Pair Corralation between Lincoln National and Alignment Healthcare

Assuming the 90 days trading horizon Lincoln National is expected to generate 0.27 times more return on investment than Alignment Healthcare. However, Lincoln National is 3.72 times less risky than Alignment Healthcare. It trades about 0.01 of its potential returns per unit of risk. Alignment Healthcare LLC is currently generating about -0.01 per unit of risk. If you would invest  2,780  in Lincoln National on October 9, 2024 and sell it today you would earn a total of  2.00  from holding Lincoln National or generate 0.07% return on investment over 90 days.
Time Period3 Months [change]
DirectionMoves Together 
StrengthWeak
Accuracy100.0%
ValuesDaily Returns

Lincoln National  vs.  Alignment Healthcare LLC

 Performance 
       Timeline  
Lincoln National 

Risk-Adjusted Performance

0 of 100

 
Weak
 
Strong
Very Weak
Over the last 90 days Lincoln National has generated negative risk-adjusted returns adding no value to investors with long positions. In spite of rather sound fundamental indicators, Lincoln National is not utilizing all of its potentials.
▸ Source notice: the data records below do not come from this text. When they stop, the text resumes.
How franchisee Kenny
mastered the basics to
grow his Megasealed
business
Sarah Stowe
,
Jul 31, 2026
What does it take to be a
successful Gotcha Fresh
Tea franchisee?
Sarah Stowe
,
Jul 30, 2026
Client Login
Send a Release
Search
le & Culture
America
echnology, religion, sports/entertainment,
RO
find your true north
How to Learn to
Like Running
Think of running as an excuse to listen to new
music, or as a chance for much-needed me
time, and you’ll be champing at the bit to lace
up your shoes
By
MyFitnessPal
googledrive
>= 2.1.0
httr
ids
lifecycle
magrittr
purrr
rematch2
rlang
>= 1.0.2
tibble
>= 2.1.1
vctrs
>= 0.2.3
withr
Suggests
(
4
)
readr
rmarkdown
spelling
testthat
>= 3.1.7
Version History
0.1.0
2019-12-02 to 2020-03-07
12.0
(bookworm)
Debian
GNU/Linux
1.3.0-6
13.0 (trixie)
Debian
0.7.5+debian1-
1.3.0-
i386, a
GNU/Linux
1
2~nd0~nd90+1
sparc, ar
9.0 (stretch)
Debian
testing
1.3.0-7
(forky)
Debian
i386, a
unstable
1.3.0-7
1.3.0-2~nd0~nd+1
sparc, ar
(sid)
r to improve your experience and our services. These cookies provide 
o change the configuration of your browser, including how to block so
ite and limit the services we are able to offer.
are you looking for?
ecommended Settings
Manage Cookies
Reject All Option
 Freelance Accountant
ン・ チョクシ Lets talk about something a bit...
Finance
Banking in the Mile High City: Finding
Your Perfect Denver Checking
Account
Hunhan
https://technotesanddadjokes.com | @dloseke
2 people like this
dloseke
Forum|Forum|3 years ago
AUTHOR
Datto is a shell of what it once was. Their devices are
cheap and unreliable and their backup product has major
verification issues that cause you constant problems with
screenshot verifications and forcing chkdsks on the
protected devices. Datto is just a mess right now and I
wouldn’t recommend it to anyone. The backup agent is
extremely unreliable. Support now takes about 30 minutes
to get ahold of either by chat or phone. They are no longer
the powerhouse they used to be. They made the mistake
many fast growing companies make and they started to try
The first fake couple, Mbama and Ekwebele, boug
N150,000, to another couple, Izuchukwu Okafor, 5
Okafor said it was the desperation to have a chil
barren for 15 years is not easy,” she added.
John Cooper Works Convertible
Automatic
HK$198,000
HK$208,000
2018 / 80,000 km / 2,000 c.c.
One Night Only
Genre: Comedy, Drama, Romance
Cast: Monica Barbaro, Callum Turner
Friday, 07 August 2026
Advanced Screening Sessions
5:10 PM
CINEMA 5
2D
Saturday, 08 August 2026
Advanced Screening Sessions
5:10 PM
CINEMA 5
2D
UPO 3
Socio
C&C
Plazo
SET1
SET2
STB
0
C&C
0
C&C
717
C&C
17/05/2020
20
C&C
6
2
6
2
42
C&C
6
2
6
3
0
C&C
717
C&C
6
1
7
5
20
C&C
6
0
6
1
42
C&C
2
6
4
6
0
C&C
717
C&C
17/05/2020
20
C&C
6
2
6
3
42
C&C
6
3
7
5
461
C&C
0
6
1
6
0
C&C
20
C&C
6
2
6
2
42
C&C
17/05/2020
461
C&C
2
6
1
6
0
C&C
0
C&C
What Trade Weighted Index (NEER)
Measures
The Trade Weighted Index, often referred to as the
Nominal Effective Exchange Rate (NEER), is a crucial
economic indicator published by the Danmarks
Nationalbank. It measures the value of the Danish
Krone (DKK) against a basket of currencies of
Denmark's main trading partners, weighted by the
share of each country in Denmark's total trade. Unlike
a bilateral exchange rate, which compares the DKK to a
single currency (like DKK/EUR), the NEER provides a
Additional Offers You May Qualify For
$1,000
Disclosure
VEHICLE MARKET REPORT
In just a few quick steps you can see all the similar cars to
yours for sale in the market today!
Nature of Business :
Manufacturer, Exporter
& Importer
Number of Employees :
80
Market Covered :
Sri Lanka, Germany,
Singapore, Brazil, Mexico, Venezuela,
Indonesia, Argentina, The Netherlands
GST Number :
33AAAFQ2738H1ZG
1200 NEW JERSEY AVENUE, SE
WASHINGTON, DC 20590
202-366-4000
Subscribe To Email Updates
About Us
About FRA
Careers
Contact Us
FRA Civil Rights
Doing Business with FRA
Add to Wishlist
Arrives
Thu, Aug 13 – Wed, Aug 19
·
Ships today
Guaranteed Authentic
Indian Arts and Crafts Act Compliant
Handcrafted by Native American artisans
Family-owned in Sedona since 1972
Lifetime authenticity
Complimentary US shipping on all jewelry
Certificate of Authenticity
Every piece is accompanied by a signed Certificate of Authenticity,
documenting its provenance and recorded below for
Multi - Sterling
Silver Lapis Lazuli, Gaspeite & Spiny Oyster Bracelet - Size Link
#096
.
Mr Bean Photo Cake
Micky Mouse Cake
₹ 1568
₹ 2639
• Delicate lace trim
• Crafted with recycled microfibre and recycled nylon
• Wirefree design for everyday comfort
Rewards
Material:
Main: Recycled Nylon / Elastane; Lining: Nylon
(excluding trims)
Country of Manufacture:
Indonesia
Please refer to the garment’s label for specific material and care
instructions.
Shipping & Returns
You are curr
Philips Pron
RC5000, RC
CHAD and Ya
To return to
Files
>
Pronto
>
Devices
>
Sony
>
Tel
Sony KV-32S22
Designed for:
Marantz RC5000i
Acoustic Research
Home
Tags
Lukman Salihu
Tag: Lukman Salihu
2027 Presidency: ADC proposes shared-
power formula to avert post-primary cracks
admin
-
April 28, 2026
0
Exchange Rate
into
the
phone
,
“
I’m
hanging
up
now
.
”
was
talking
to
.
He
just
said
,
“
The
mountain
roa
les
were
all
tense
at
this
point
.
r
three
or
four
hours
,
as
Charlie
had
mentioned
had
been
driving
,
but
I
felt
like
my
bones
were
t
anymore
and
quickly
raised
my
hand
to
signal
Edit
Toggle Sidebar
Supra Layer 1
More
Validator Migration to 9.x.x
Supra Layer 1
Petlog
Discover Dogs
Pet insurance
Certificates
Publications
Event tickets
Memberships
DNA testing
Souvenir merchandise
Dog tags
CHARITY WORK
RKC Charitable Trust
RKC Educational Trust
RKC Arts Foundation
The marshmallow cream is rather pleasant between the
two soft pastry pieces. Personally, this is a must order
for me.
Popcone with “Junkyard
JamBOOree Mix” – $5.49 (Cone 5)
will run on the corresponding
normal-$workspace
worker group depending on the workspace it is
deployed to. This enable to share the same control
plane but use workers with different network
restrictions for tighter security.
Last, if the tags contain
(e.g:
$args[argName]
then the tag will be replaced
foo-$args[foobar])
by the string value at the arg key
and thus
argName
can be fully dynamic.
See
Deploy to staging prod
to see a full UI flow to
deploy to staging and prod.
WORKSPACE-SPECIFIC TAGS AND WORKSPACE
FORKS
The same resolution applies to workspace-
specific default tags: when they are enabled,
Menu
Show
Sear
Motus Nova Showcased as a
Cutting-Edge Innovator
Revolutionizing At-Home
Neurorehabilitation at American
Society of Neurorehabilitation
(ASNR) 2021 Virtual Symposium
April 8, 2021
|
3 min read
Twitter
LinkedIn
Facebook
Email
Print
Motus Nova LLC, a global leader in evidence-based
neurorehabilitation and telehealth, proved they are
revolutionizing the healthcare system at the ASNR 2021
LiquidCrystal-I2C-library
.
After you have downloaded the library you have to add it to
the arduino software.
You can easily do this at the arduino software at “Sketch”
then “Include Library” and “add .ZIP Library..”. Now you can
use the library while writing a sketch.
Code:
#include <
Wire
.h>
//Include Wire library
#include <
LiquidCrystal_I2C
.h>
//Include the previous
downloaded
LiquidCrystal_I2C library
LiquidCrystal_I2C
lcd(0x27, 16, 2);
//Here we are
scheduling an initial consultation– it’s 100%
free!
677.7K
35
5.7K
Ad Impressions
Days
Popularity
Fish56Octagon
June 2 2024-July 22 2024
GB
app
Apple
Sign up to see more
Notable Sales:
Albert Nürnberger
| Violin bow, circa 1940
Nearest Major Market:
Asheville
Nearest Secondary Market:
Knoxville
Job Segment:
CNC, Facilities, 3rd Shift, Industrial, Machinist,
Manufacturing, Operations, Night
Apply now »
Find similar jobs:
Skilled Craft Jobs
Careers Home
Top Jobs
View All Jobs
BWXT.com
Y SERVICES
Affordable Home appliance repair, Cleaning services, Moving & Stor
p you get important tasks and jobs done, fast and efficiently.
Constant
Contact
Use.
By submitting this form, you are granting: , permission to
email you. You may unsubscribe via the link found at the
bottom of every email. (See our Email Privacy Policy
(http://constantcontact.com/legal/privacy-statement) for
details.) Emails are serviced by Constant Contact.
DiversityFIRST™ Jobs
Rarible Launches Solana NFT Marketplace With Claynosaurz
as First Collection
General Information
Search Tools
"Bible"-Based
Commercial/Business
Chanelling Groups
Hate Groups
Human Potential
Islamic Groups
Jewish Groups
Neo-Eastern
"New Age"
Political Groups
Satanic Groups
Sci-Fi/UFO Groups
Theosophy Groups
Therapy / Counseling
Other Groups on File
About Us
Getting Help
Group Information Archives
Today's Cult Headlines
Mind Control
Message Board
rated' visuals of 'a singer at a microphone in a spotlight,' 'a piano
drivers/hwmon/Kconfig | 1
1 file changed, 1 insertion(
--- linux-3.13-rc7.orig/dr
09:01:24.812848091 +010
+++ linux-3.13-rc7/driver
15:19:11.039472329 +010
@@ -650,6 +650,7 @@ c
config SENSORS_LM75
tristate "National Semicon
The current stock price tumult, may contribute to shorter-term losses for the shareholders.
Alignment Healthcare LLC 

Risk-Adjusted Performance

1 of 100

 
Weak
 
Strong
Weak
Compared to the overall equity markets, risk-adjusted returns on investments in Alignment Healthcare LLC are ranked lower than 1 (%) of all global equities and portfolios over the last 90 days. In spite of rather sound technical indicators, Alignment Healthcare is not utilizing all of its potentials. The current stock price tumult, may contribute to shorter-term losses for the shareholders.

Lincoln National and Alignment Healthcare Volatility Contrast

   Predicted Return Density   
       Returns  

Pair Trading with Lincoln National and Alignment Healthcare

The main advantage of trading using opposite Lincoln National and Alignment Healthcare positions is that it hedges away some unsystematic risk. Because of two separate transactions, even if Lincoln National position performs unexpectedly, Alignment Healthcare can make up some of the losses. Pair trading also minimizes risk from directional movements in the market. For example, if an entire industry or sector drops because of unexpected headlines, the short position in Alignment Healthcare will offset losses from the drop in Alignment Healthcare's long position.
The idea behind Lincoln National and Alignment Healthcare LLC pairs trading is to make the combined position market-neutral, meaning the overall market's direction will not affect its win or loss (or potential downside or upside). This can be achieved by designing a pairs trade with two highly correlated stocks or equities that operate in a similar space or sector, making it possible to obtain profits through simple and relatively low-risk investment.
Check out your portfolio center.
Note that this page's information should be used as a complementary analysis to find the right mix of equity instruments to add to your existing portfolios or create a brand new portfolio. You can also try the Portfolio Comparator module to compare the composition, asset allocations and performance of any two portfolios in your account.